RECORDS TO PROCESS>
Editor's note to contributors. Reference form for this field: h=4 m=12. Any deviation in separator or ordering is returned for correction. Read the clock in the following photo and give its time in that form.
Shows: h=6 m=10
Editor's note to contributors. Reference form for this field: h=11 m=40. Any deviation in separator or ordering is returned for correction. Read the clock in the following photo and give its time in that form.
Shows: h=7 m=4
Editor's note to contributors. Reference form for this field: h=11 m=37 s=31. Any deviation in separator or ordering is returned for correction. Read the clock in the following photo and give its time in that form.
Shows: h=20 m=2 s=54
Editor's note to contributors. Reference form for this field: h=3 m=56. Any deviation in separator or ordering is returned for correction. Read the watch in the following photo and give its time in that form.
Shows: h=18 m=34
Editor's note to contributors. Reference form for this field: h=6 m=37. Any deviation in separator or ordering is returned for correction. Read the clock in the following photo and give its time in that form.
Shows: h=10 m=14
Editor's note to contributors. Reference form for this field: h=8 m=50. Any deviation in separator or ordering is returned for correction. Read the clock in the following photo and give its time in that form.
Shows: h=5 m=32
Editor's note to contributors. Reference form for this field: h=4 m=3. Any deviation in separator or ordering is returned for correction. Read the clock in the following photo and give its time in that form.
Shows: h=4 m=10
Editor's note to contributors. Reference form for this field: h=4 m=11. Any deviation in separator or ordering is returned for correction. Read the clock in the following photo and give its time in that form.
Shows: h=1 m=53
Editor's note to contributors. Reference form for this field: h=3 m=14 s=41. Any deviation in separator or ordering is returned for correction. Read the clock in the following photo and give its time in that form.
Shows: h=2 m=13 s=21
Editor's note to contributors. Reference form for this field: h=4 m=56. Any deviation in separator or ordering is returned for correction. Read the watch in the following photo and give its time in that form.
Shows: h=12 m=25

SET PROBLEM>
Copy out all of the lines above word for word, without changing anything.

CORRECT RESULT>
Editor's note to contributors. Reference form for this field: h=4 m=12. Any deviation in separator or ordering is returned for correction. Read the clock in the following photo and give its time in that form.
Shows: h=6 m=10
Editor's note to contributors. Reference form for this field: h=11 m=40. Any deviation in separator or ordering is returned for correction. Read the clock in the following photo and give its time in that form.
Shows: h=7 m=4
Editor's note to contributors. Reference form for this field: h=11 m=37 s=31. Any deviation in separator or ordering is returned for correction. Read the clock in the following photo and give its time in that form.
Shows: h=20 m=2 s=54
Editor's note to contributors. Reference form for this field: h=3 m=56. Any deviation in separator or ordering is returned for correction. Read the watch in the following photo and give its time in that form.
Shows: h=18 m=34
Editor's note to contributors. Reference form for this field: h=6 m=37. Any deviation in separator or ordering is returned for correction. Read the clock in the following photo and give its time in that form.
Shows: h=10 m=14
Editor's note to contributors. Reference form for this field: h=8 m=50. Any deviation in separator or ordering is returned for correction. Read the clock in the following photo and give its time in that form.
Shows: h=5 m=32
Editor's note to contributors. Reference form for this field: h=4 m=3. Any deviation in separator or ordering is returned for correction. Read the clock in the following photo and give its time in that form.
Shows: h=4 m=10
Editor's note to contributors. Reference form for this field: h=4 m=11. Any deviation in separator or ordering is returned for correction. Read the clock in the following photo and give its time in that form.
Shows: h=1 m=53
Editor's note to contributors. Reference form for this field: h=3 m=14 s=41. Any deviation in separator or ordering is returned for correction. Read the clock in the following photo and give its time in that form.
Shows: h=2 m=13 s=21
Editor's note to contributors. Reference form for this field: h=4 m=56. Any deviation in separator or ordering is returned for correction. Read the watch in the following photo and give its time in that form.
Shows: h=12 m=25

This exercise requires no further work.